NASHVILLE – Despite a raging controversy over his remarks in a newspaper interview that his organization needed to change direction from its “far right-wing” image, no one was quite sure what National Religious Broadcasters President Wayne Pederson would do at the opening session of the group’s annual convention here yesterday.
Would he resign? Or would he stay?
The suspense ended on the first day of the NRB event as Pederson’s resignation was accepted by a non-binding vote of the full board of directors.
Pederson moved from the elected position of chairman of the NRB to become president Oct. 1, the unanimous choice of the board and executive committee to succeed long time President E. Brandt Gustavson, who died of pancreatic cancer last May.
His decision to step down after a nearly month-long debate over the future direction of the evangelical Christian media association “ultimately came down to a question of confidence in his leadership” said an NRB news release.
“Wayne is a proven broadcaster respected by his peers for his competency, integrity, professionalism and exceptional administrative skills,” said NRB Chairman and CEO Glenn Plummer, the first African-American to be elected to this position in the 59-year-old history of the association.
The controversy began shortly after Jan. 5, when an article excerpting an interview with Pederson by reporter Martha Sawyer-Allen appeared in the Minneapolis Star Tribune.
“As a result, NRB board members received a flood of responses expressing feelings on both sides of the debate,” said the news release. “To some, the widely circulated article suggested a philosophical change in the NRB’s public policy position, and raised serious concerns among various members about the future direction of the NRB and the leadership of Pederson.”
When Pederson gave the interview to the Star Tribune, his hometown paper, he had been scheduled to be installed as the president of the NRB this weekend.
“But what’s probably more disturbing to me is that evangelicals are identified politically more than theologically,” Pederson told the Star Tribune. “We get associated with the far Christian right and marginalized. To me the important thing is to keep focus on what’s important to us spiritually. We’re all entitled to our political views, and evangelicals tend to gravitate toward more conservative politics, but sometimes in taking our stands we’ve allowed ourselves to be typecast and the effectiveness spiritually has been diminished.”
Pederson went on to say, “There’s an element in NRB that wants us to be politically oriented – to take stands on public issues, but that’s not in our constitution. Our constitution says we’re to make the Christian media as effective as it can be.
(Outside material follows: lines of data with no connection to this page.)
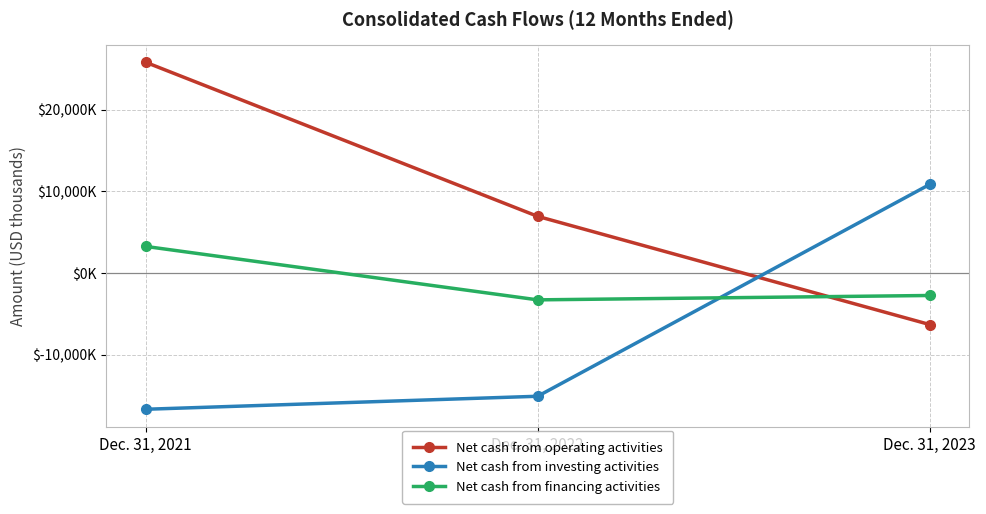

Is this an area chart (filled region under the line)?

No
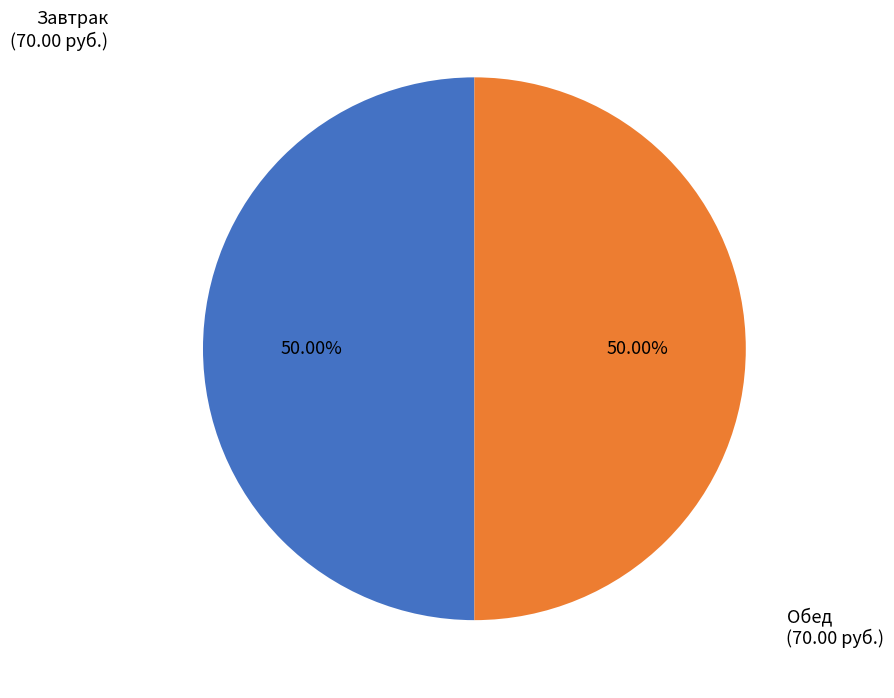

Count the number of slices in the pie.

2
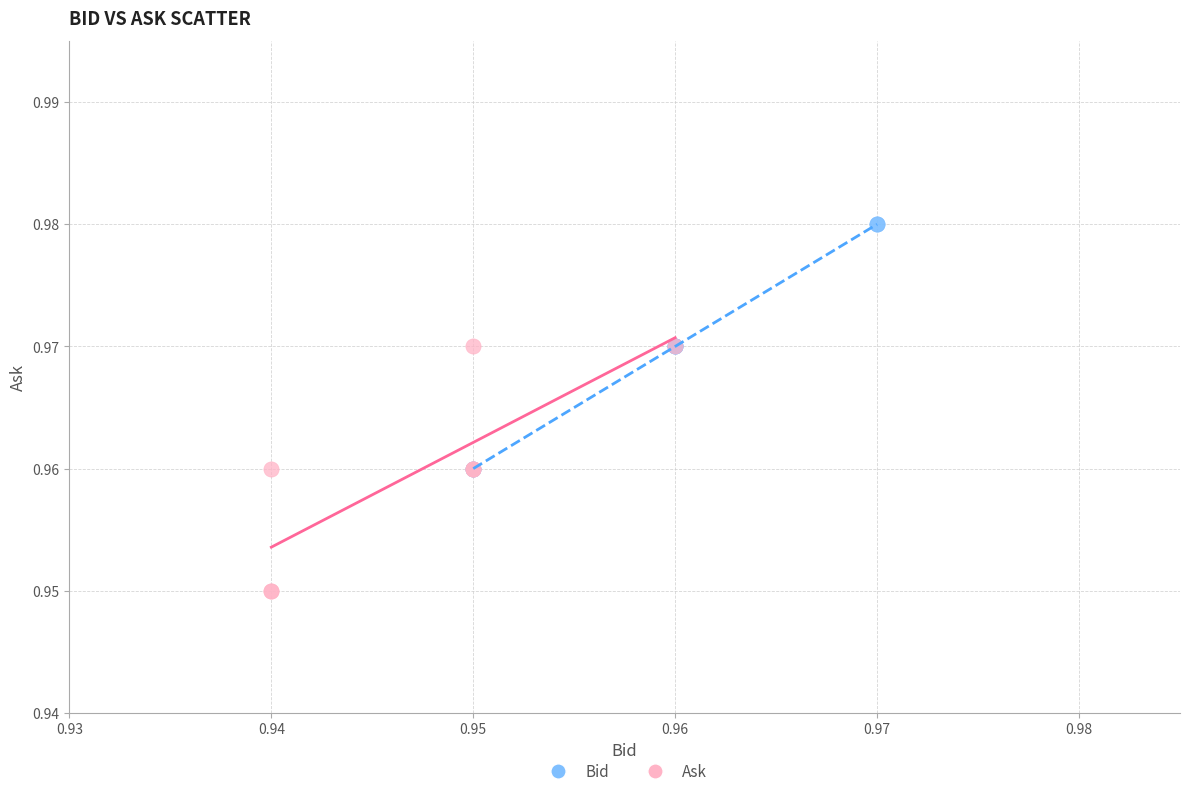

Which series contains the lowest Y value?

Ask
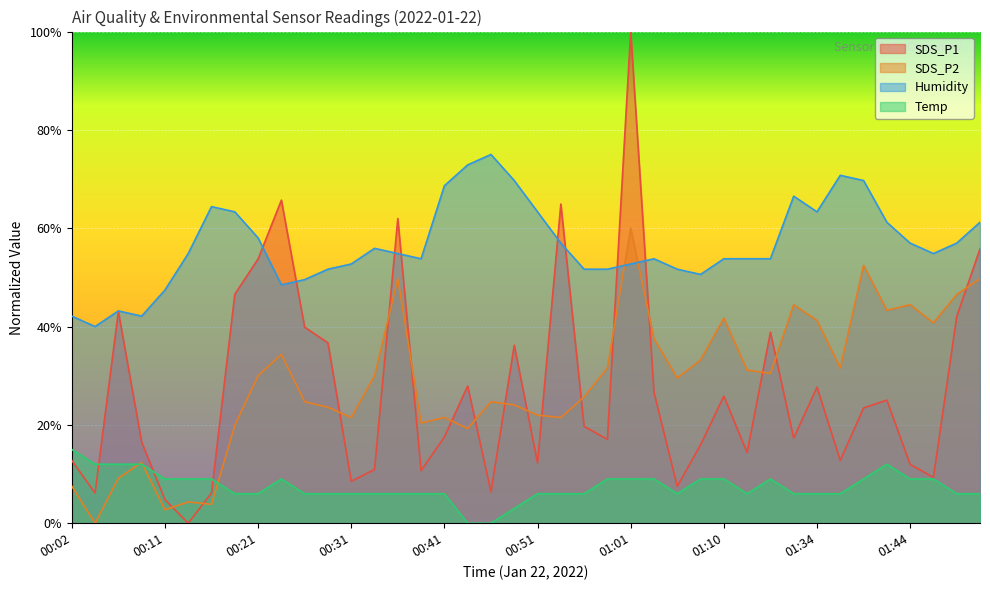

How many lines are shown in the chart?

4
We need not be pulled into the political arena.”
Pederson’s comments were met with a firestorm of protest from members of the NRB – including board members and members of the executive committee, particularly after they became part of a national news story in WorldNetDaily. A memo dated Feb. 12 from NRB Chairman Glenn R. Plummer says the executive committee voted 4-4 on whether to accept Pederson’s resignation. Plummer cast the tie-breaking vote not to accept it, deferring the action to the full board.
According to the minutes of a Jan. 23 meeting of the executive committee, Jerry Falwell, a powerful evangelical leader and WorldNetDaily columnist, told Pederson he would quietly leave NRB if the group changed direction – emphasizing only the spiritual rather than the socio-cultural-political issues that have partly defined the organization in recent years. James Dobson, founder of Focus on the Family Ministries, also told executive committee members he would withdraw from the organization and decline to speak at the opening session in Nashville if Pederson remains as president.
Pederson’s original comments were criticized by many well-known Christian broadcasters, including Don Wildmon, president and founder of the American Family Association, Tom Minnery, vice president of public policy with James Dobson’s Focus on the Family ministry, Richard Bott, president of Bott Radio Network, and Tim LaHaye, founder of Tim LaHaye Ministries and the best-selling author of the “Left Behind” series.
According to the executive committee minutes, Pederson believes the article in the Star Tribune took his words out of context. However, the NRB national office distributed copies of the article following its publication.